Of course, while this is going on, history is going on apace; his father dies, his older brother Edward (Guy Pearce. Yeah, I thought that was an odd choice too.) becomes king, for a short while, his whole time on the throne looking like such blatant abdication bait that poor old Albert has the threat of that what he fears the most looming over him - becoming king himself. Eventually, Albert accedes to the throne, becomes George VI, and as such has to become the one thing he can't do, be an inspiring figurehead.

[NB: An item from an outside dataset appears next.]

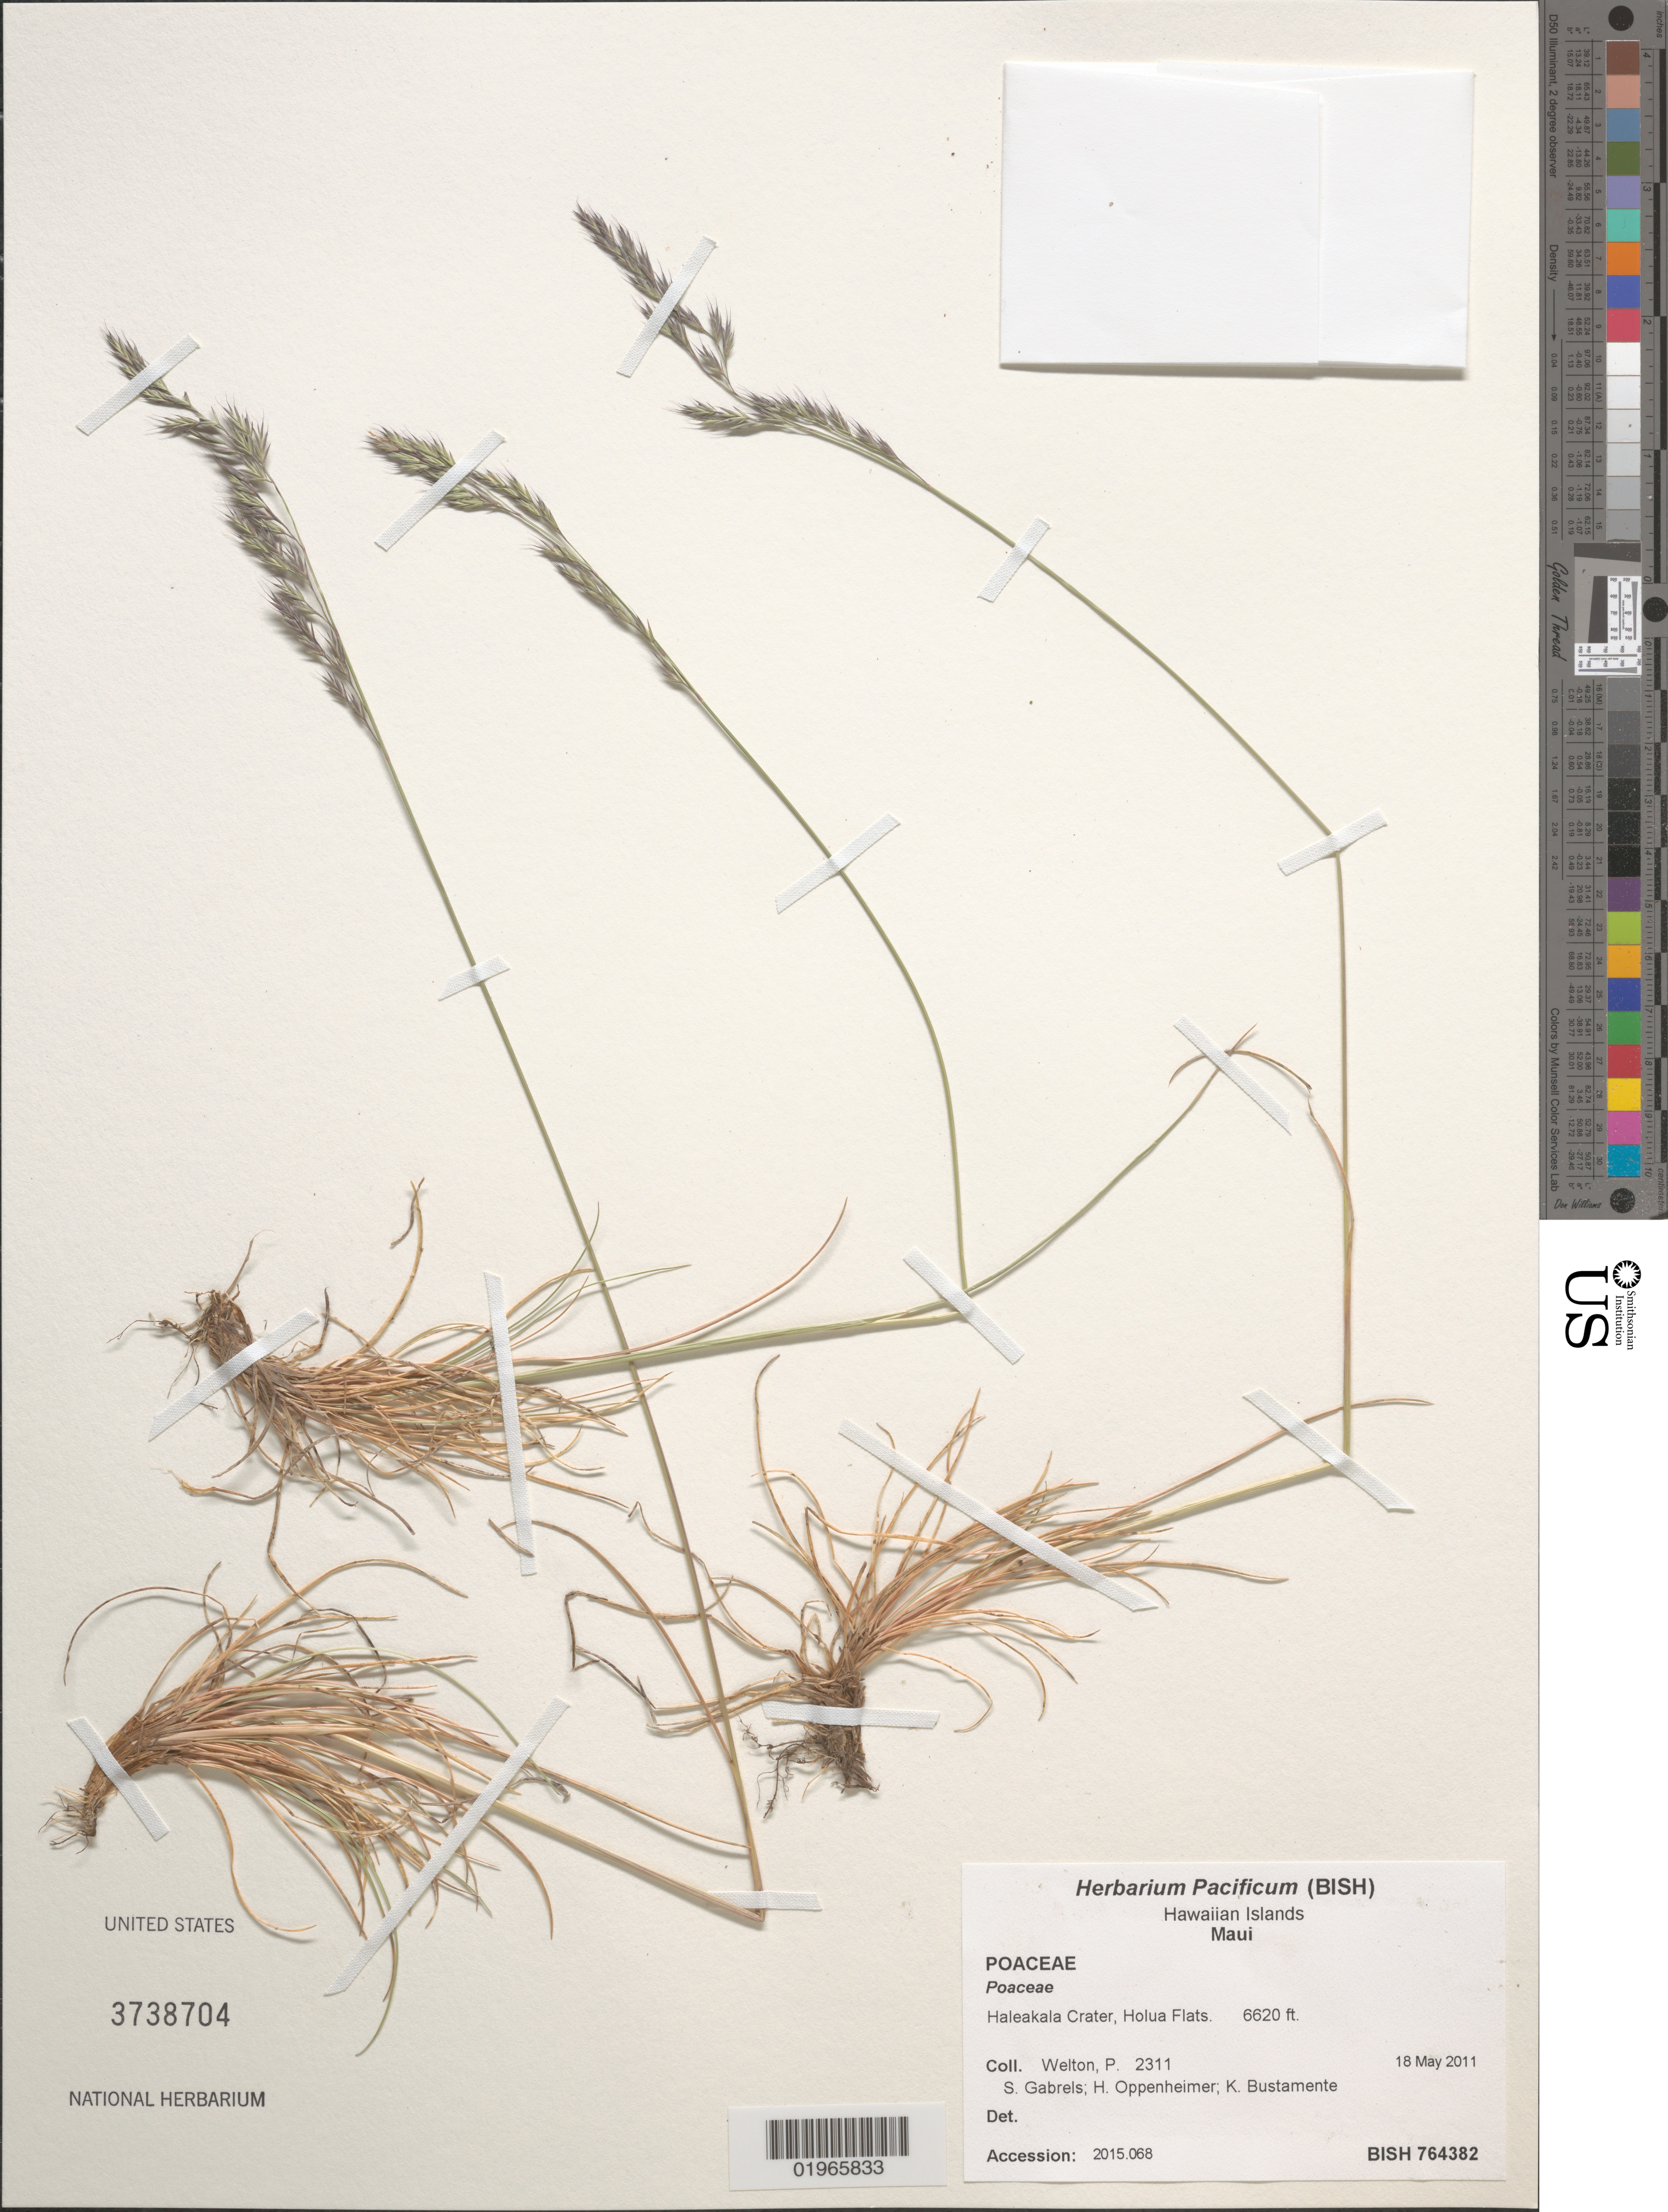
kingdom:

It's essentially a two hander between Firth and Rush, with Firth really doing the heavy lifting. I am put in mind of Les Dawson - now, let me finish - and his appalling piano playing, which I was always told by my very musical mother was very difficult to do; one would have to quite skilled to get it so dreadfully wrong in just the right way. The same goes here with Firth; Albert's stammers, chokes, and clenches have a consistent and painful sense of a genuine ailment, such that I really hope that he was able to kick the habit of it when he stopped acting.

The pair of them together have an excellent on-screen chemistry, Rush chipping his way into Firth's brittle reserved exterior, until we really get to see what makes both men tick.

Reservations... well, you know, everyone's so bloody nice. Maybe everyone involved was really nice, but that's not the sense you get from history. As a particular example, George V is said throughout the film to have been basically such a hard and stern father that he contributed to the way Albert was, yet, on screen, there's Gambon Dumbledoring it up as a sweet, avuncular old man. There's a rose tint over this film in general, which leaves you feeling you're watching some sort of idealised costume drama, whereas these are real events, of real people, of just seventy years ago.

So. As a costume drama, it's really a cut above. But, and this might only be a personal prejudice against Royals being portrayed as lovable human beings, I felt that the film as a historical character study felt a little too cuddly to be accurate.